* TEXTAUSSCHNITT:
════

# Hedone: 2.000 Beta-Keys für den Multiplayer-Shooter - Jetzt abgreifen und zocken



## SebastianThoeing (6. September 2011)

Jetzt ist Deine Meinung zu *Hedone: 2.000 Beta-Keys für den Multiplayer-Shooter - Jetzt abgreifen und zocken* gefragt. 


				Bitte beachtet: Der Kommentarbereich wird gemäß der Forenregeln moderiert.





			Dieser Inhalt steht nur eingeloggten Mitgliedern zur Verfügung.
        

 Zum Artikel: Hedone: 2.000 Beta-Keys für den Multiplayer-Shooter - Jetzt abgreifen und zocken


----------



## MAXJONES (6. September 2011)

Hab einen  danke !!!


----------



## chokee (6. September 2011)

ich auch, danke!


----------



## kassor (6. September 2011)

"Ich spielt darin den Helden einer weltweit ausgestrahlten Action-Gameshow und stürzt euch in Kämpfe gegen echte Gegner."

Rechtschreibfehler?!
Danke für den Key


----------



## DonDodo (6. September 2011)

Merci!


----------



## German_Ripper (6. September 2011)

Herzlichen Dank


----------



## butt3rkeks (6. September 2011)

Nett. Das schau ich mir direkt mal an.


----------



## Chillerman321 (6. September 2011)

Hoffe mal das Spiel rockt


----------



## chrisssi (6. September 2011)

dankeschön


----------



## Muggiman (6. September 2011)

PC Games klasse, dankeschön!!!


----------



## dani07 (6. September 2011)

Eigenartig "Invalid beta-key"...passiert das nur bei mir, oder hat noch wer das Problem?


----------



## Lordex (6. September 2011)

Nö Key funzt!


----------



## RedCoolvE (6. September 2011)

bei mir kommt auch invalid beta-key?!


----------



## Morathi (6. September 2011)

Key funzt, Download geht nicht -.-


----------



## Lordex (6. September 2011)

Lohnt eh nicht, Grafik is ganz nett aber ansonsten is das Game crap! Schade!


----------



## AkAiD-MemO (6. September 2011)

Und kann jemand schon drüber was berichten? 
Wie ist das Game so?


----------



## ACONY (6. September 2011)

*LÖSUNG  "Invalid Beta Key Nachricht"*

Hey Zusammen,

Wenn Ihr die "Invalid Beta Key" Nachricht bekommen solltet, meldet Euch bitte bei community@aconygames.com. Wenn möglich, schreibt uns bitte in EN an . Wir arbeiten derzeit an dem Problem und werden es schnellstmöglich beheben. Die Keys sind trotz der "Invalid" Nachricht gültig und funktionieren auch, aber das System wirft ab und an einfach noch die "Invalid" Nachricht aus. Wenn ihr uns anschreibt (community@aconygames.com) schicken wir euch dann den Link zum Client download direkt zu. Ihr könnt auch gerne im Forum Hedone TV um Hilfe bitten, hier wird Euch umgehend geholfen. VG ACONY CM-TEAM


----------



## HARDY92 (6. September 2011)

Bin ich zu dumm um mich auf der seite anzumelden? Bei mir steht immer ,,Password/login combination doesn't match any existing account or have invalid characters,,?

════

* DATENABSCHNITT:
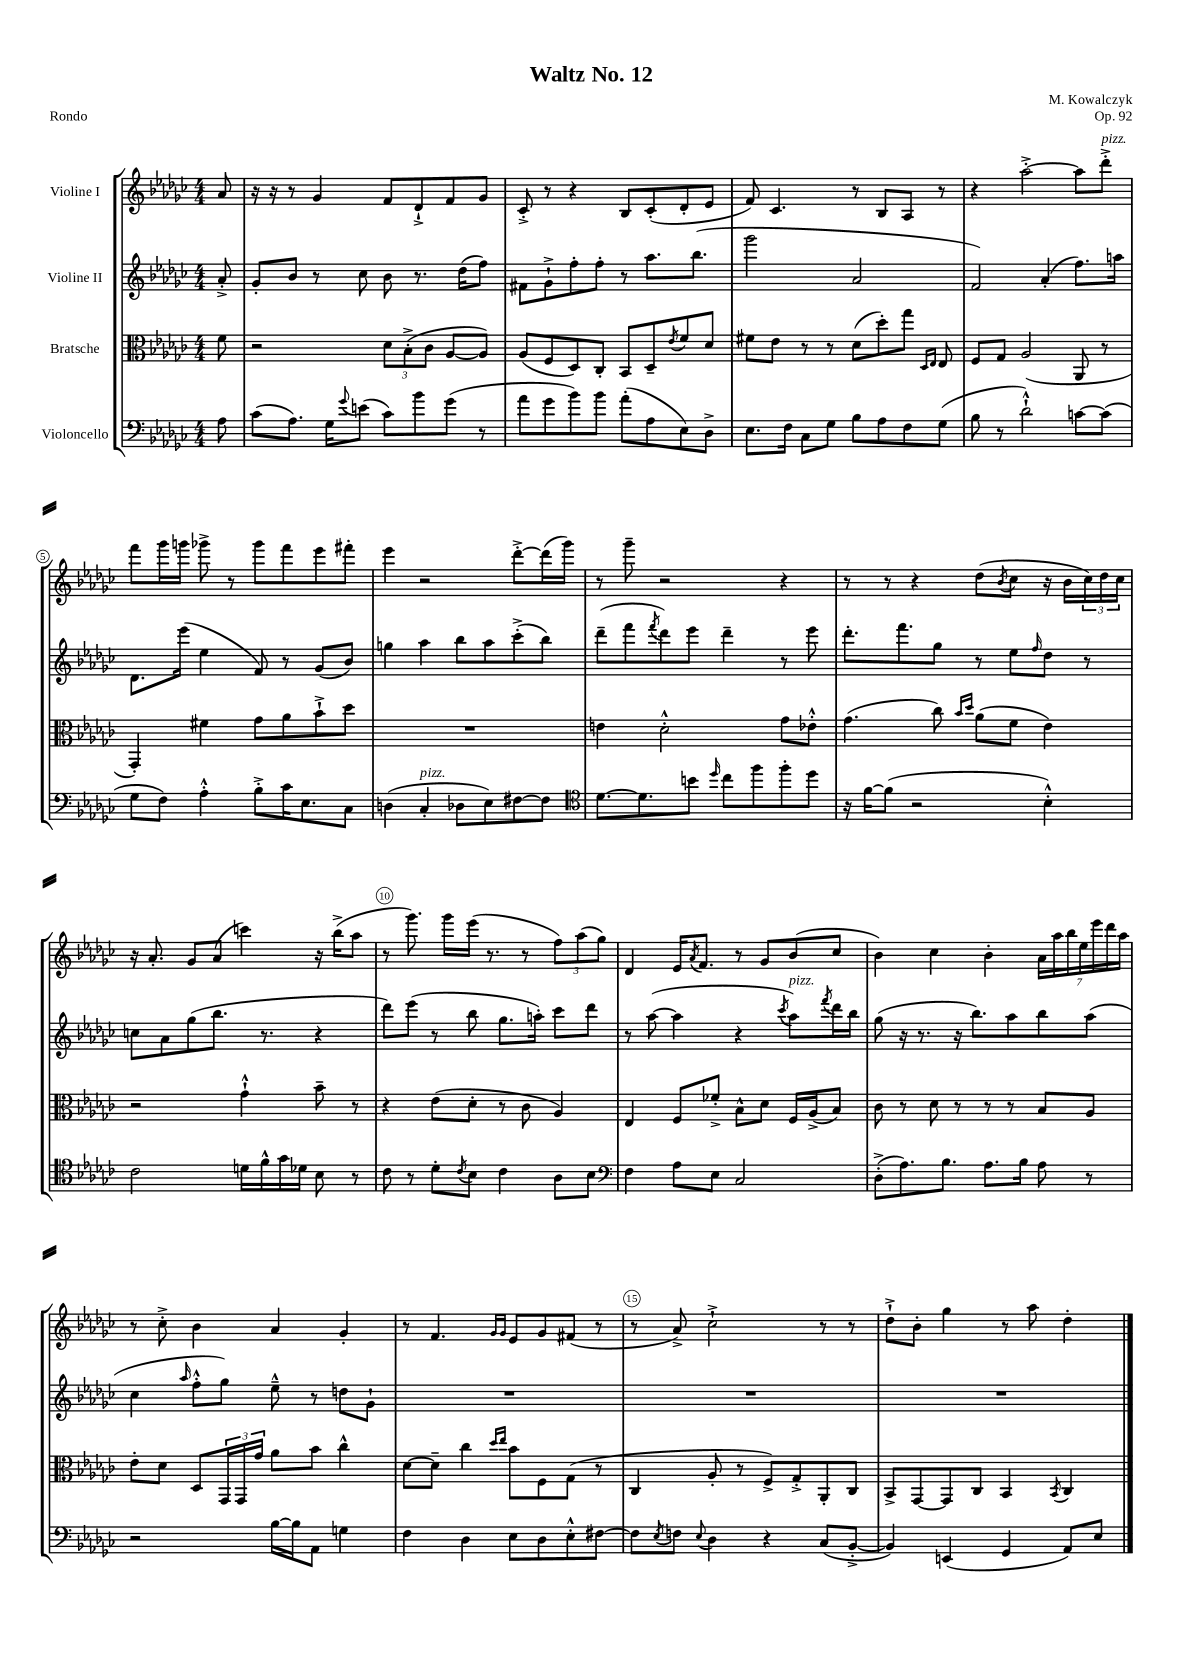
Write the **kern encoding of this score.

════

* ZU LÖSENDE AUFGABE:
Schreibe aus dem Forenthread über die Hedone-Beta-Keys den Teil wortgetreu heraus, der mit den Worten „Jetzt ist Deine“ einsetzt und mit „der Forenregeln moderiert.“ schließt.

* ANTWORT:
Jetzt ist Deine Meinung zu *Hedone: 2.000 Beta-Keys für den Multiplayer-Shooter - Jetzt abgreifen und zocken* gefragt. 


				Bitte beachtet: Der Kommentarbereich wird gemäß der Forenregeln moderiert.